Tausende von Jahren vor der Entstehung der modernen Modeindustrie prägten Schminken und Schönheitsrituale im alten Ägypten die Kunst und Kultur einer der ältesten Zivilisationen der Welt.

Ancient Egypt makeup

Die altägyptische Mode bleibt bis heute eine Inspirationsquelle, mehr als 2000 Jahre nach dem Untergang von Königin Kleopatra, Ägyptens berühmtester Modeikone. Die Ägypter waren die ersten, die kosmetische Produkte nicht nur zur Verschönerung einsetzten, sondern auch aus gesundheitlichen und religiösen Gründen.

Obwohl beide Geschlechter Schminke trugen, wandten Frauen aufwendigere Schminktechniken an und nutzten eine große Vielfalt an Kosmetikprodukten. Wir reisen Tausende von Jahren in die Vergangenheit, um die faszinierende Welt der altägyptischen Schminke und Schönheitsprodukte zu erkunden.

Schönheit zählt: Die Geburtsstunde der altägyptischen Mode

Genau wie für uns heute war es für die alten Ägypter wichtig, gut auszusehen. Bereits um 4000 v. Chr. verwendeten die Ägypter natürliche Materialien zur Herstellung von Schminke und anderen Kosmetikprodukten. Eitelkeit war jedoch nicht ihr einziges Motiv. Im Gegensatz zu heute gab es einen praktischen Grund für das Schminken: den Schutz der Haut vor der ägyptischen Sonne.

Sowohl Männer als auch Frauen strichen ihre Augen, um sich vor grellem Sonnenlicht zu schützen. Dazu verwendeten sie die Substanz Kohl (auch Galena genannt), um dicke schwarze Linien um die Augen zu ziehen. Kohl half, das Sonnenlicht von den Augen fernzuhalten, und verlieh ihnen eine markante Mandelform. Die Ägypter trugen es auch auf Augenbrauen und Wimpern auf, um einen luxuriösen Effekt zu erzielen.

Warum trugen die alten Ägypter Schminke?

Neben gesundheitlichen Gründen (dem Schutz der Haut vor der Sonne) trugen die alten Ägypter Schminke als Statussymbol, um die Götter nachzuahmen und das Böse abzuwehren. Die Verwendung von Schminke und anderen Kosmetikprodukten war für die alten Ägypter mehr als nur ein Schönheitsritual. Für sie war das Schminken eine weitere Möglichkeit, die Götter zu ehren und gleichzeitig ihren Schutz vor Krankheiten anzurufen, die in tropischen sumpfigen Gebieten wie dem Niltal weit verbreitet waren.

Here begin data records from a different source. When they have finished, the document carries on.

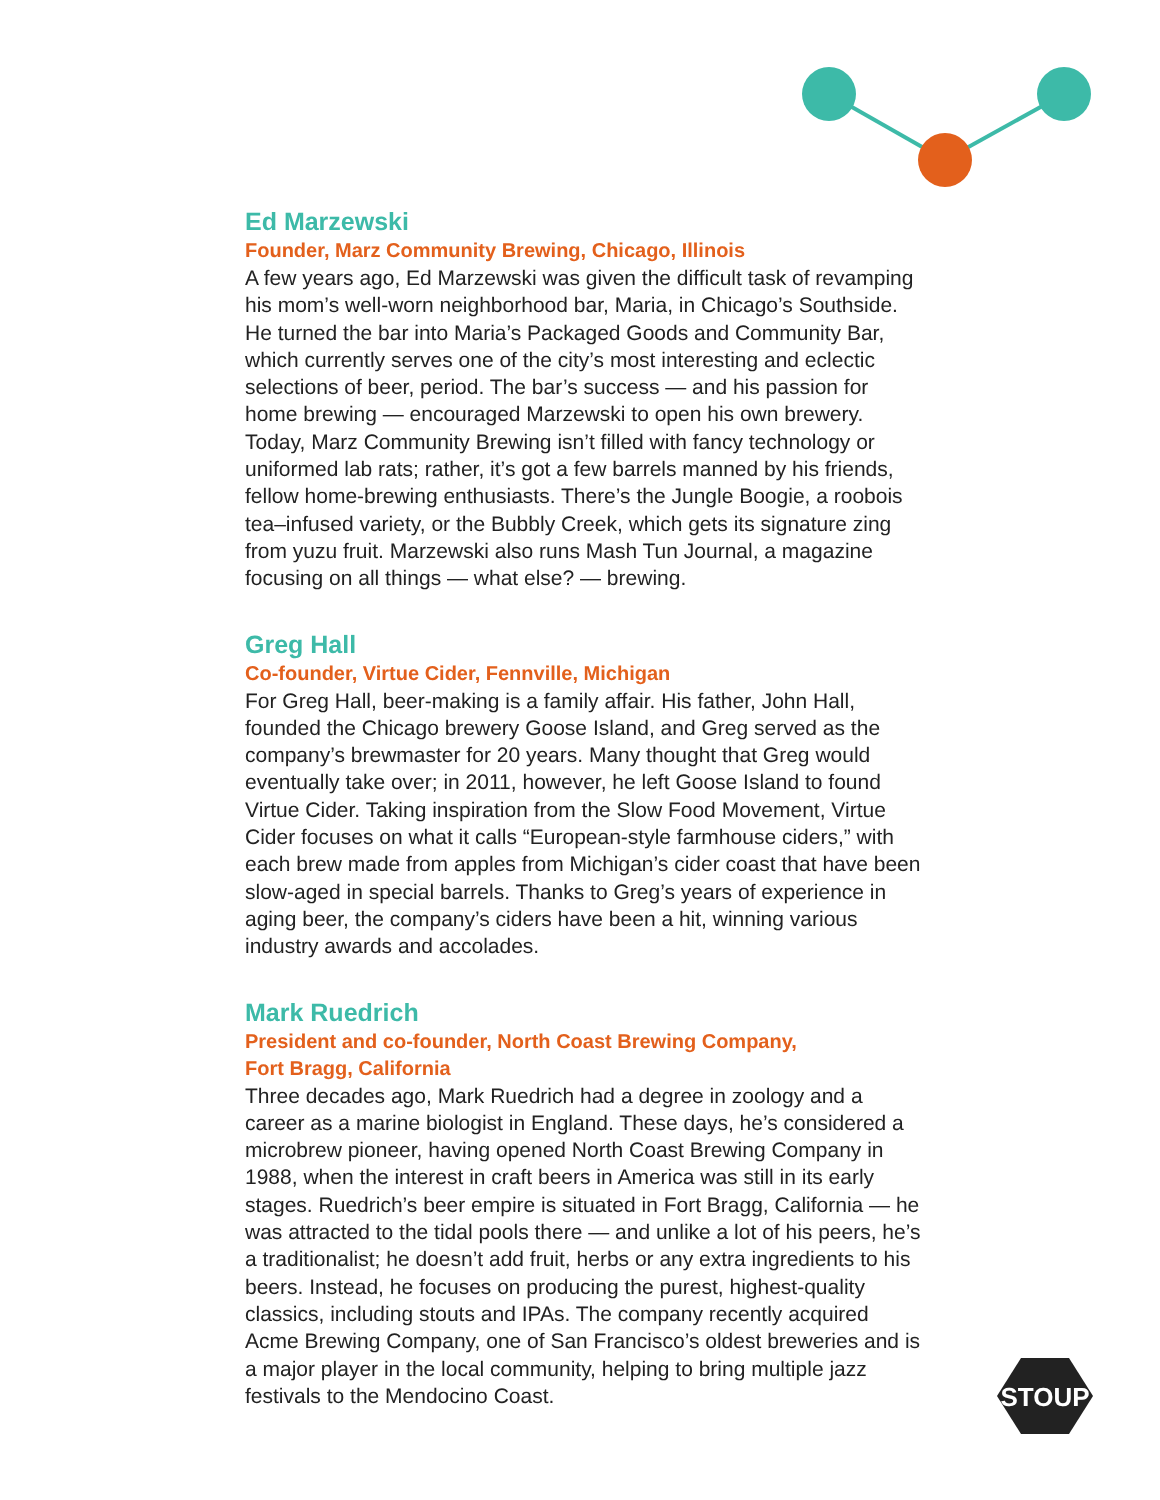Ed Marzewski
Founder, Marz Community Brewing, Chicago, Illinois
A few years ago, Ed Marzewski was given the difficult task of revamping his mom’s well-worn neighborhood bar, Maria, in Chicago’s Southside. He turned the bar into Maria’s Packaged Goods and Community Bar, which currently serves one of the city’s most interesting and eclectic selections of beer, period. The bar’s success — and his passion for home brewing — encouraged Marzewski to open his own brewery. Today, Marz Community Brewing isn’t filled with fancy technology or uniformed lab rats; rather, it’s got a few barrels manned by his friends, fellow home-brewing enthusiasts. There’s the Jungle Boogie, a roobois tea–infused variety, or the Bubbly Creek, which gets its signature zing from yuzu fruit. Marzewski also runs Mash Tun Journal, a magazine focusing on all things — what else? — brewing.
Greg Hall
Co-founder, Virtue Cider, Fennville, Michigan
For Greg Hall, beer-making is a family affair. His father, John Hall, founded the Chicago brewery Goose Island, and Greg served as the company’s brewmaster for 20 years. Many thought that Greg would eventually take over; in 2011, however, he left Goose Island to found Virtue Cider. Taking inspiration from the Slow Food Movement, Virtue Cider focuses on what it calls “European-style farmhouse ciders,” with each brew made from apples from Michigan’s cider coast that have been slow-aged in special barrels. Thanks to Greg’s years of experience in aging beer, the company’s ciders have been a hit, winning various industry awards and accolades.
Mark Ruedrich
President and co-founder, North Coast Brewing Company,
Fort Bragg, California
Three decades ago, Mark Ruedrich had a degree in zoology and a career as a marine biologist in England. These days, he’s considered a microbrew pioneer, having opened North Coast Brewing Company in 1988, when the interest in craft beers in America was still in its early stages. Ruedrich’s beer empire is situated in Fort Bragg, California — he was attracted to the tidal pools there — and unlike a lot of his peers, he’s a traditionalist; he doesn’t add fruit, herbs or any extra ingredients to his beers. Instead, he focuses on producing the purest, highest-quality classics, including stouts and IPAs. The company recently acquired Acme Brewing Company, one of San Francisco’s oldest breweries and is a major player in the local community, helping to bring multiple jazz festivals to the Mendocino Coast.
STOUP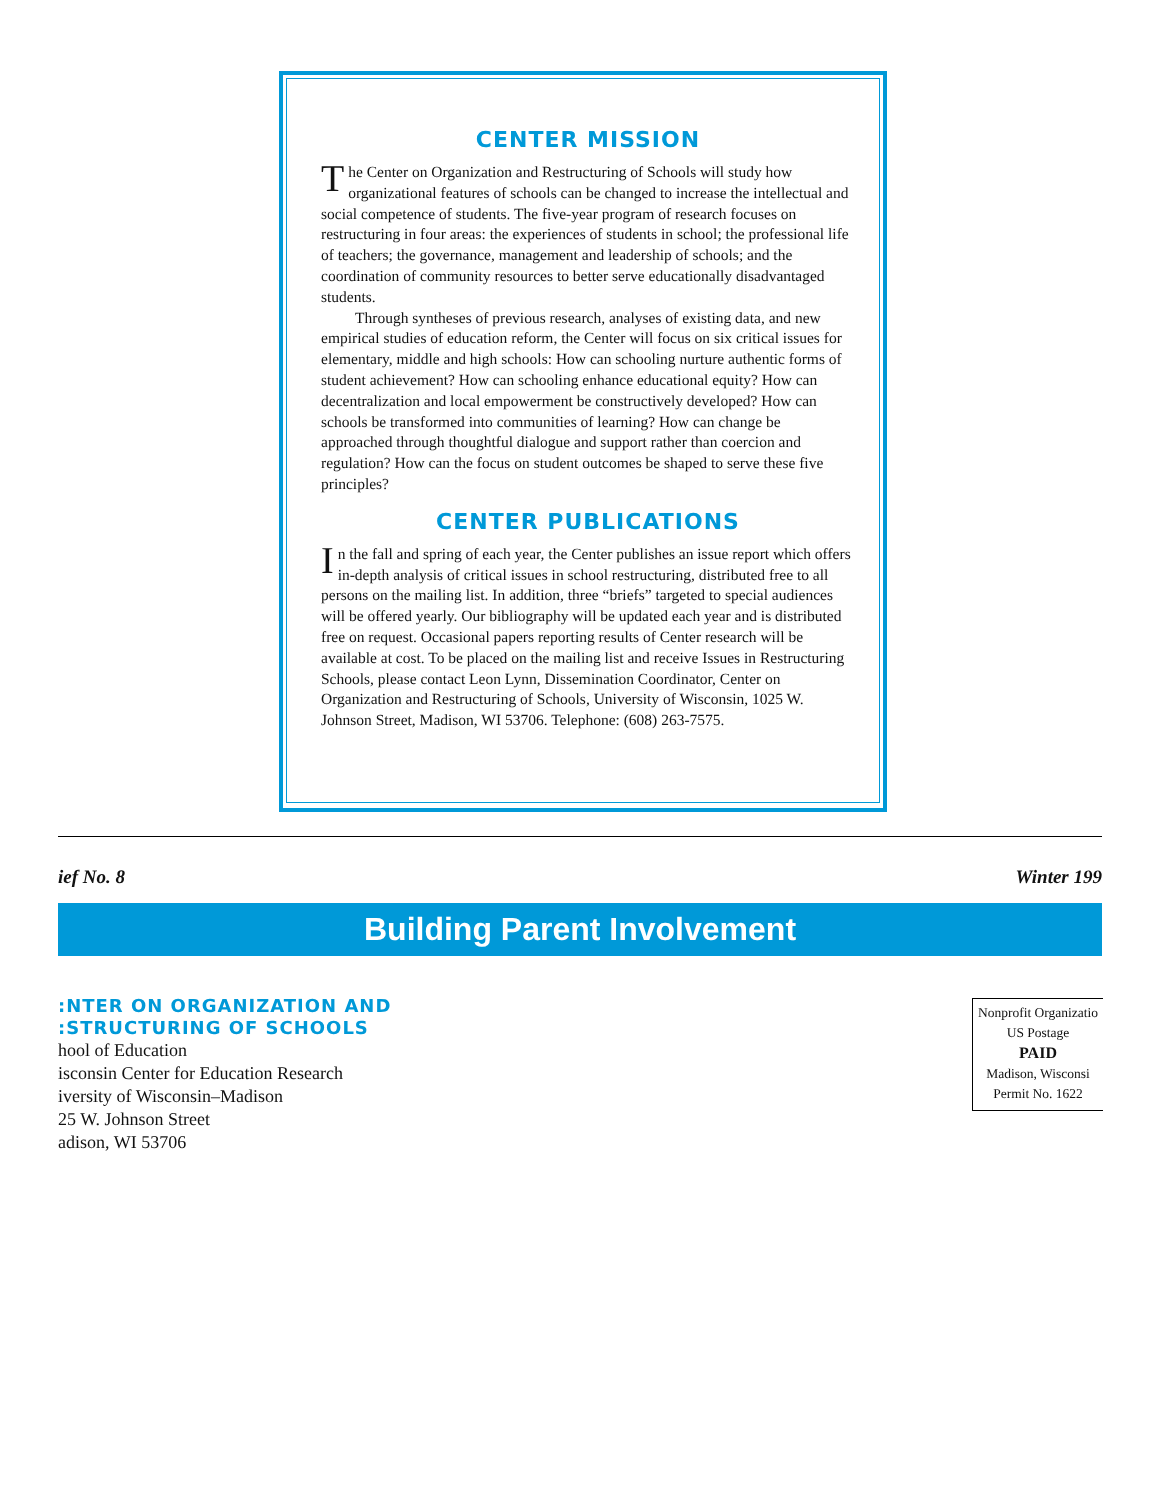CENTER MISSION
The Center on Organization and Restructuring of Schools will study how organizational features of schools can be changed to increase the intellectual and social competence of students. The five-year program of research focuses on restructuring in four areas: the experiences of students in school; the professional life of teachers; the governance, management and leadership of schools; and the coordination of community resources to better serve educationally disadvantaged students.
Through syntheses of previous research, analyses of existing data, and new empirical studies of education reform, the Center will focus on six critical issues for elementary, middle and high schools: How can schooling nurture authentic forms of student achievement? How can schooling enhance educational equity? How can decentralization and local empowerment be constructively developed? How can schools be transformed into communities of learning? How can change be approached through thoughtful dialogue and support rather than coercion and regulation? How can the focus on student outcomes be shaped to serve these five principles?
CENTER PUBLICATIONS
In the fall and spring of each year, the Center publishes an issue report which offers in-depth analysis of critical issues in school restructuring, distributed free to all persons on the mailing list. In addition, three “briefs” targeted to special audiences will be offered yearly. Our bibliography will be updated each year and is distributed free on request. Occasional papers reporting results of Center research will be available at cost. To be placed on the mailing list and receive Issues in Restructuring Schools, please contact Leon Lynn, Dissemination Coordinator, Center on Organization and Restructuring of Schools, University of Wisconsin, 1025 W. Johnson Street, Madison, WI 53706. Telephone: (608) 263-7575.
ief No. 8 Winter 199
Building Parent Involvement
:NTER ON ORGANIZATION AND
:STRUCTURING OF SCHOOLS
hool of Education
isconsin Center for Education Research
iversity of Wisconsin–Madison
25 W. Johnson Street
adison, WI 53706
Nonprofit Organizatio
US Postage
PAID
Madison, Wisconsi
Permit No. 1622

Schminke als Form der Präventivmedizin

Dank der Archäologen, die in alten Gräbern Schminkbehälter entdeckt haben, konnten Wissenschaftler Proben analysieren, von denen sich heute viele im Louvre in Paris befinden.

Sie kamen zu dem Schluss, dass die Ägypter bleihaltige Substanzen in ihrer Schminke verwendeten. Diese Substanzen förderten die Produktion von Stickstoffmonoxid, das als Signalstoff dient und das Immunsystem bei der Krankheitsbekämpfung unterstützt. Die Ägypter strichen ihre Augen, um ihrem Körper bei der Abwehr bakterieller Infektionen zu helfen.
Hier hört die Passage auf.